What is needed =>
Please pick up the account below of a late-night drive through small-town Pennsylvania and carry it forward from its last line.

Text shown =>
◆ ◆ ◆ ◆

This year the company's big annual meeting isn't taking place in August - and so I don't have to blow off everything in a race to prepare for the big annual meeting - so I can actually resume the Best Day & probably go to the beach a lot - if it is warm enough, (I believe in you 2016!) Anyhow the Ball Game & a young man's fancy turns to thoughts of summertime. Almost! It is almost.

I still get to go to Disneyland this month - a state of affairs that brings me like, shame. I tell my kiddo - I won't be around for a couple of days because of this work thing. "Oh, where are you going?" "Just disneyland." "without me?" "... School?" I feel like a jerk! And beyond that I'm taking her to our cousin's out-of-town wedding the weekend after in glorious Pennsylvania... Penn...Sylvania... PA isn't a good place, it's the worst place actually. You'll hear WVa or Mississippi given a hard time- but they are not Pennsylvania. I promise, it is a place for devils.

When I was young, and this is a story - I think I might have written about it here before - this happened to me and Littlemarauder - our friend, well my friend, her boyfriend BD - in fact - was living in NYC and I'd periodically go visit, and sometimes she'd team up and ride with me or what-have-you - she went way more frequently than I, but once in a while we'd team up and she'd go with me in my sweet-ass Jeep.

Just because of how I worked & the nature of either of our availability it wasn't that weird that I'd drive straight through the night - this was at a time, a splendid time in your nation's history where you could buy hardcore amphetamines at truck stops. In general rhetoric about america ever being more great that it is now falls on the deafest of all my ears, the ears that are painted onto my imaginary second head. Those are the ears I use to hear that kind of nonsense - But! There is a vital truth and that is that you used to just be able to get amphetamines when you needed them. So driving through the night was the chosen route - now, in PA this is a problem because the nothing-towns that comprise that benighted state shut down at like 6:30 sharp, closed & darkened nothing villages. This sucks if you need gas or amphetamines - which you are going to need.

So we are in some nowhere town with a tiny college comprised of one big building standing on top of a hill just outside of town (there are 10,000 towns like this in PA). I've come to this town from off the highway because signs indicate that it may have gas & there's some kind of store that seems to be open where I can get gasoline - it seems. So I'm heading for that - and it's closed, and lit up, and locked, and has an open sign and is locked & abandoned, and.

◆ ◆ ◆ ◆

Source data =>
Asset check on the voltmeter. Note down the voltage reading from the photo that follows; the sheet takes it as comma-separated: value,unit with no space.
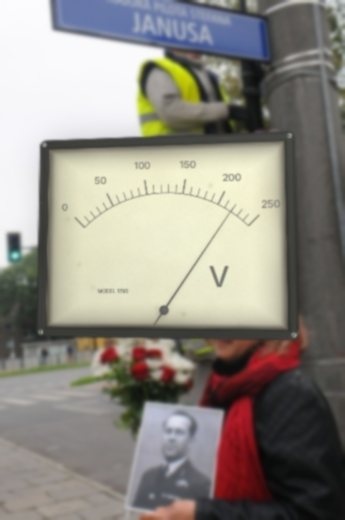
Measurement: 220,V
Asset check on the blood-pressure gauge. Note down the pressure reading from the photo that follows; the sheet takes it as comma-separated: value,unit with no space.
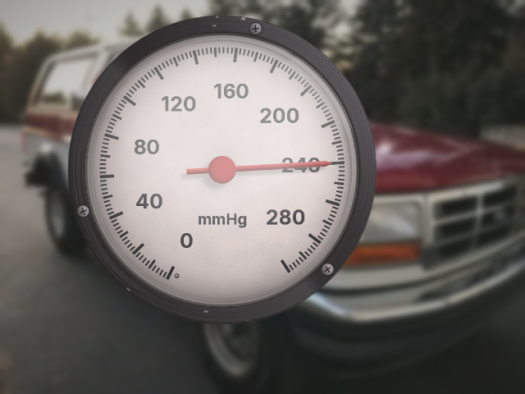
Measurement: 240,mmHg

◆ ◆ ◆ ◆

Exercise answer =>
Behind the place- a circle-K - there's a graveyard, a big one - like a post-war one, with a lot of flat monuments with the retractable flower-pots. It's around 11, autumn, autumn night. The place is abandoned, but there are cars parked all up and down the street - empty cars, abandoned. or well, parked, but County-Fair style, where they're using up half the road in either direction so the two-lane macadam becomes a single lane down the middle - the town's hard to navigate the only light that's on is the locked up & empty but open Circle K and... and the firelight coming from the far, wooded end of the graveyard.

OBVIOUSLY I needed to check this shit out. So I park too, county fair style and then I start heading out. Or, no - no instead I have an 80 pound lady's hand-grip still etched into my bicep, Littlemarauder Would Not Have It. Tears even, and so much terror-clutching. The actual words elude me, but I remember a lot of screaming and pleading. To me, a tire iron is salutory to all fears to littlemarauder - escape is the only answer to mysterious dark & shutdown towns.

I didn't leave her alone in the car, I didn't drag her into weird satanism, I made good time and went to NYC instead.

I hate Pennsylvania.

I wonder if I'll find out what youngster Agatha is made of when crossing it. If we'll face midnight black masses in unnamed shutdown-towns. I wonder if I'd be more scared nowadays? Or if she'd be scared.